My Real Feelings About the BWCA...

I posted the following article at www.foryourmarriage.org, forgot it, and rediscovered it. This was from my first camping trip as an adult. I submitted it shortly after our return to civilization. I honestly forgot that I fell in love with the Wilderness that first year. I cannot recall writing the final paragraph, but it makes me excited to leave again in a little less than two weeks.

Here's my story...

Joe and I have been married nearly 16 years, and have two sons. Ours is an interfaith marriage: I’m Catholic and he’s Lutheran. Both of us have strong ties to our church communities.

We were married at St Henry Catholic Church, and both our boys were baptized there: Adam in December 1991, and Jakob at the Easter Vigil Service in 1995. Where to attend church and what to believe has been a source of contention in our marriage, but we’ve arrived at a good compromise.

Imagine my surprise when Joe asked me to chaperone the Lutheran Youth on this camping trip in the Wilderness! After all, he’s known me for 21 years, and I am - by no stretch of the imagination - a camper. In fact, certain people burst into uncontrollable laughter when they heard I was going on this very rustic camping trip. But Joe, normally a sane and responsible man, was certain that I’d make a successful camper; more, he was certain I would enjoy the trip.

My job on this trip was to carry a 100 pound pack across portages. Joe strapped the pack on me in the church parking lot the morning we were packing to go. As I staggered across the asphalt parking lot from our van to the canoe trailer, I thought “What was I thinking?” I could barely shuffle my feet forward under the weight of the pack on TAR; what would I do on the rocky, twisty, muddy paths in the Wilderness?

We officially started the camping portion of our trip the next morning. Our first portage was relatively short at about 35 rods. A rod is between 16 and 17 feet. It was uphill halfway and the path was fairly wide and dry. When I slumped against a tree on the other side of the portage, I thought I could maybe handle the trip.

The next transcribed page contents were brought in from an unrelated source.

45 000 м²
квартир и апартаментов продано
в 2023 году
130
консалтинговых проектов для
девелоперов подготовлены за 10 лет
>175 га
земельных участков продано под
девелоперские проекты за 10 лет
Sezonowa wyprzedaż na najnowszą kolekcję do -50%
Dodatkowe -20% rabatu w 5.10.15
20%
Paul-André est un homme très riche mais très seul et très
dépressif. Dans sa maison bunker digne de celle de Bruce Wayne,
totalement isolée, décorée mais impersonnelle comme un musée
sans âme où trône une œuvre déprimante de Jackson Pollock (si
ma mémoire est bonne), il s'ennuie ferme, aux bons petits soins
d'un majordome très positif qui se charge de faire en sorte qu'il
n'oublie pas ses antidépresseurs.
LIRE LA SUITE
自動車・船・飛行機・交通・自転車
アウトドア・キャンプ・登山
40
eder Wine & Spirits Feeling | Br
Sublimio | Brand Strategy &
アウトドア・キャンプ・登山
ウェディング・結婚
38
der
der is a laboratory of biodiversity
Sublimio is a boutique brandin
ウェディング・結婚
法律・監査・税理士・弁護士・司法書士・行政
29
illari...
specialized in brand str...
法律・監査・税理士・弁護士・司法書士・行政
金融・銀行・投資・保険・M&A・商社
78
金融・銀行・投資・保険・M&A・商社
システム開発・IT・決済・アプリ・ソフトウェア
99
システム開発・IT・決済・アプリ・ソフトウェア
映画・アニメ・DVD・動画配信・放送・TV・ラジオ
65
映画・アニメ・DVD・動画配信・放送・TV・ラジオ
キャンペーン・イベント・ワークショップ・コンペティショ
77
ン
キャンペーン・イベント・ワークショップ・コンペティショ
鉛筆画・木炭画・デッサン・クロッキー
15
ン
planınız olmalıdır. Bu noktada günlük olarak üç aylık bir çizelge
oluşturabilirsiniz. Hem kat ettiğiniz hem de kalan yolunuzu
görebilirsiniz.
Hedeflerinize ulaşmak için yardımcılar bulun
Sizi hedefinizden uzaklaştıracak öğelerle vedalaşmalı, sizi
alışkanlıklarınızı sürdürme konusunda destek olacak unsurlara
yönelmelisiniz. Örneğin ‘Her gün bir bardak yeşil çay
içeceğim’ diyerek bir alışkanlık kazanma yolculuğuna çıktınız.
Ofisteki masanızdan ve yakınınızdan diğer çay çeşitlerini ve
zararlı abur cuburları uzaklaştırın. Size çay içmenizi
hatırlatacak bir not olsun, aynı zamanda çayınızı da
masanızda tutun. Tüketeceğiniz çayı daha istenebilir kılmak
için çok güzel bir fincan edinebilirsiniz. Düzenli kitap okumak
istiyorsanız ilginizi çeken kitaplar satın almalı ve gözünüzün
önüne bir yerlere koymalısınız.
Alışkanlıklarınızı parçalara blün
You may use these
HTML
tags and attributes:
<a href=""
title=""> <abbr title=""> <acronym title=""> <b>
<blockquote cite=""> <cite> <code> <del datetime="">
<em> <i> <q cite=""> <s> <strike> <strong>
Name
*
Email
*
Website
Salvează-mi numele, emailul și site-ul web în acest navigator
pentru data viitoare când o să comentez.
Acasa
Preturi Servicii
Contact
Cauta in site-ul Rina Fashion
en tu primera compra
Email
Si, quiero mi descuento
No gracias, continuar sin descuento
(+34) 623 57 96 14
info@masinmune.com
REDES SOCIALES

The portages got longer and more challenging as the day passed. I fell often. Because of the weight of the pack, I needed help to strap it on again after falling; sometimes I needed help to get up after falling with it. Covered with mud and nature, I could feel the sweat dripping off my nose and see it forming on my arms. I saw mosquitoes swarming, and could not defend myself against them. I counted paces to mark my progress, and I couldn’t talk while portaging my pack. It took all my focus to just walk and count, one foot in front of the other.

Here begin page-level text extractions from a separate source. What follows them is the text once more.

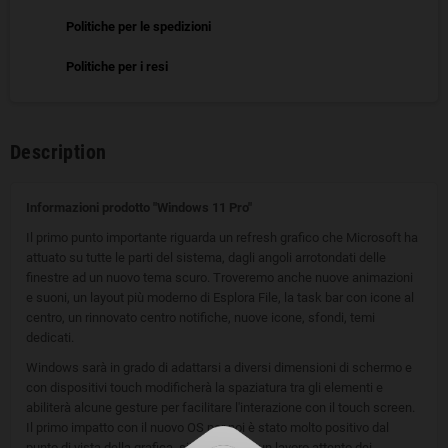
Politiche per le spedizioni
Politiche per i resi
Description
Informazioni prodotto "Windows 11 Pro"
Il primo punto importante riguarda un refresh grafico che Microsoft ha
attuato su tutte le parti del sistema, dagli angoli arrotondati delle
finestre ad un nuovo tema scuro. Troveremo anche nuove animazioni
e suoni, un layout più moderno di Esplora File, la task bar con icone al
centro, un rinnovato centro notifiche, nuove icone, sfondi, temi
dedicati.
Windows sarà in grado di adattarsi a diversi dimensioni di schermo e
con dispositivi touch modificherà la spaziatura tra gli elementi e
abiliterà alcune gesture per facilitare l'interazione con il touch screen.
Il primo impatto con il nuovo OS per noi è stato molto positivo dal
punto di vista della grafica, si percepisce un lavoro attento dei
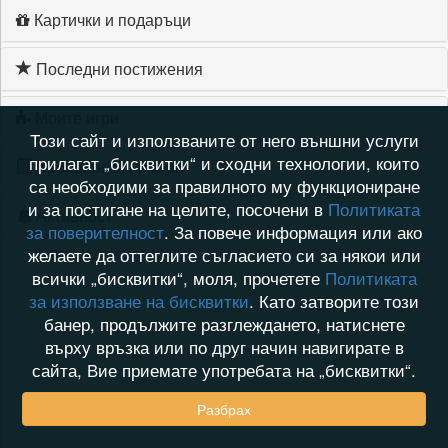
Картички и подаръци
Последни постижения
Моите игри
Този сайт и използваните от него външни услуги
прилагат „бисквитки“ и сходни технологии, които
Хронология на игри
са необходими за правилното му функциониране
и за постигане на целите, посочени в
Политиката
Активност
за поверителност
. За повече информация или ако
желаете да оттеглите съгласието си за някои или
всички „бисквитки“, моля, прочетете
Политиката
за използване на бисквитки
. Като затворите този
банер, продължите разглеждането, натиснете
върху връзка или по друг начин навигирате в
сайта, Вие приемате употребата на „бисквитки“.
Разбрах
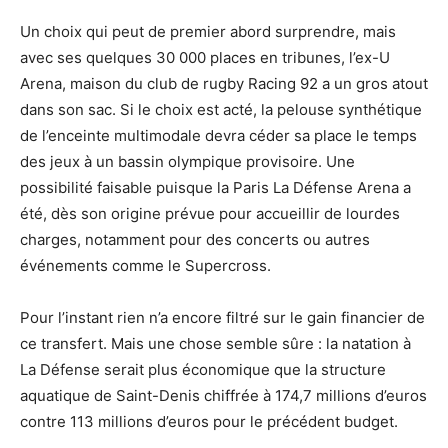
Un choix qui peut de premier abord surprendre, mais
avec ses quelques 30 000 places en tribunes, l’ex-U
Arena, maison du club de rugby Racing 92 a un gros atout
dans son sac. Si le choix est acté, la pelouse synthétique
de l’enceinte multimodale devra céder sa place le temps
des jeux à un bassin olympique provisoire. Une
possibilité faisable puisque la Paris La Défense Arena a
été, dès son origine prévue pour accueillir de lourdes
charges, notamment pour des concerts ou autres
événements comme le Supercross.
Pour l’instant rien n’a encore filtré sur le gain financier de
ce transfert. Mais une chose semble sûre : la natation à
La Défense serait plus économique que la structure
aquatique de Saint-Denis chiffrée à 174,7 millions d’euros
contre 113 millions d’euros pour le précédent budget.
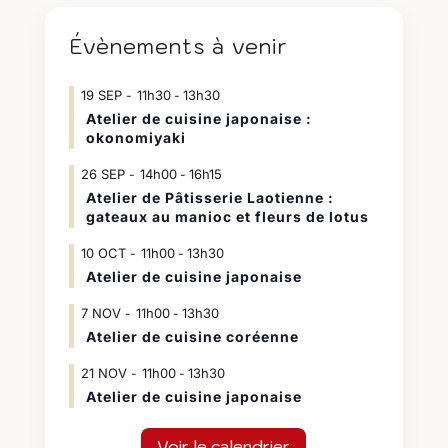
Évènements à venir
19
SEP
11h30
13h30
-
Atelier de cuisine japonaise :
okonomiyaki
26
SEP
14h00
16h15
-
Atelier de Pâtisserie Laotienne :
gateaux au manioc et fleurs de lotus
10
OCT
11h00
13h30
-
Atelier de cuisine japonaise
7
NOV
11h00
13h30
-
Atelier de cuisine coréenne
21
NOV
11h00
13h30
-
Atelier de cuisine japonaise
Voir le calendrier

I was about a third of the way across one particularly difficult portage when I fell for the fourth time. Joe was the first person to find me and offer help. He helped me out of the pack. I stood up and he strapped it back on my back, holding the weight while I adjusted the straps. When I was ready he shifted the weight to me. Then he walked with me the rest of the way. He talked me through the remaining rods of the portage, saying things like “you’re doing great” or “just keep putting one foot in front of the other” or “you’re almost there” or “you can do it, Kari.” He never stopped talking. Thinking about it later, I was surprised; Joe is normally a man of few words. This time I was the silent one, once again using every ounce of strength and energy I had to just put one foot in front of the other.

Dropping the pack on the ground at the other side of the portage, I stood hunched, breathing deep and feeling that surge of exhilaration or adrenaline or whatever we get after intense physical activity. I repeated to myself “I will not cry. I will not cry…”

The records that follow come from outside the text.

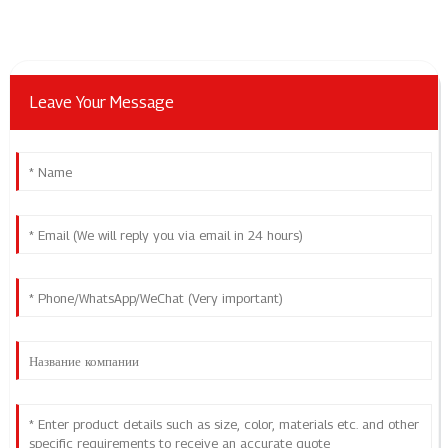
Leave Your Message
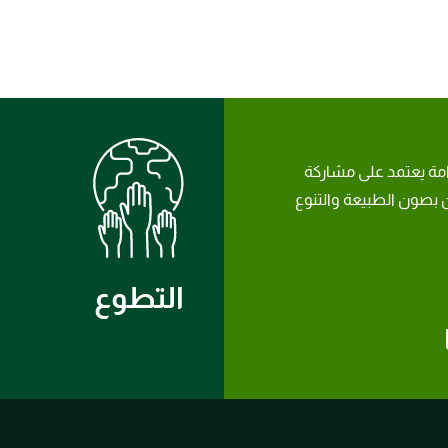
امة يعتمد على مشاركة
بصون الطبيعة والتنوع
التطوع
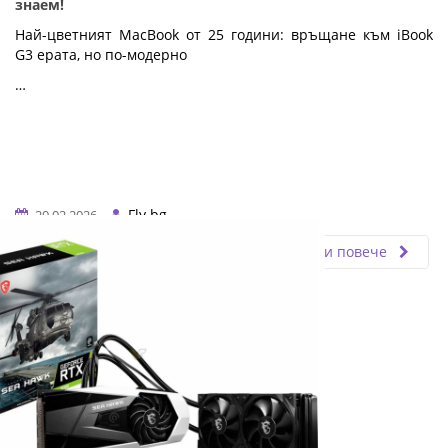
знаем!
Най-цветният MacBook от 25 години: връщане към iBook 
G3 ерата, но по-модерно
…
Fly.bg
20.02.2026
Прочети повече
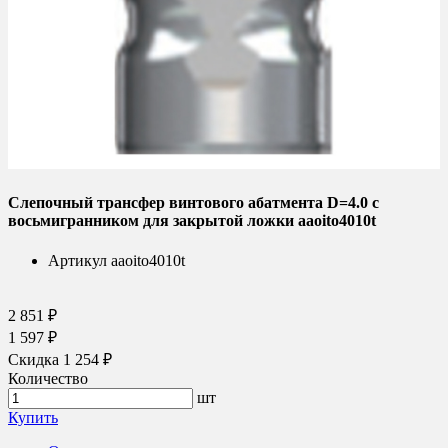
Слепочный трансфер винтового абатмента D=4.0 с
восьмигранником для закрытой ложки aaoito4010t
Артикул
aaoito4010t
2 851 ₽
1 597 ₽
Скидка 1 254 ₽
Количество
шт
Купить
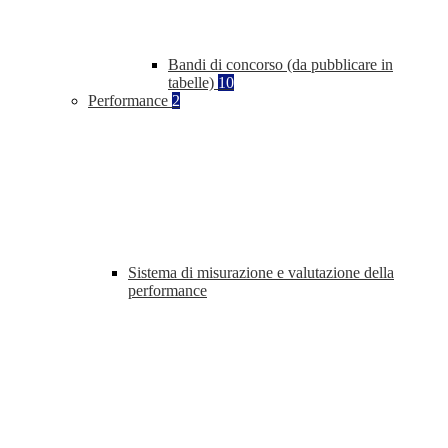
Bandi di concorso (da pubblicare in
tabelle)
10
Performance
2
Sistema di misurazione e valutazione della
performance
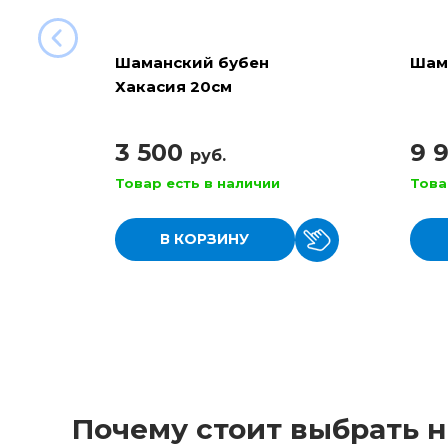
Шаманский бубен
Шам
Хакасия 20см
3 500
9 
руб.
Товар есть в наличии
Това
В КОРЗИНУ
Почему стоит выбрать н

When I started to think again, I realized I would have been angry had Joe carried that pack for me. Instead, Joe just did for me what God does for all of us. God knows we have to carry heavy burdens in life, and He’s always there supporting and encouraging, walking with us through our struggle. And when we need that little extra help, God sends us a spouse like Joe, who will walk beside us and encourage us when times are tough.

As it turns out, it was Joe who was right about me: this non-camper loved the Wilderness! I am already planning next year’s packing. Those friends who laughed at the thought of me living in nature for a week are now all afraid that they’ll find themselves sweating their way through their own 41-mile journey through the Wilderness!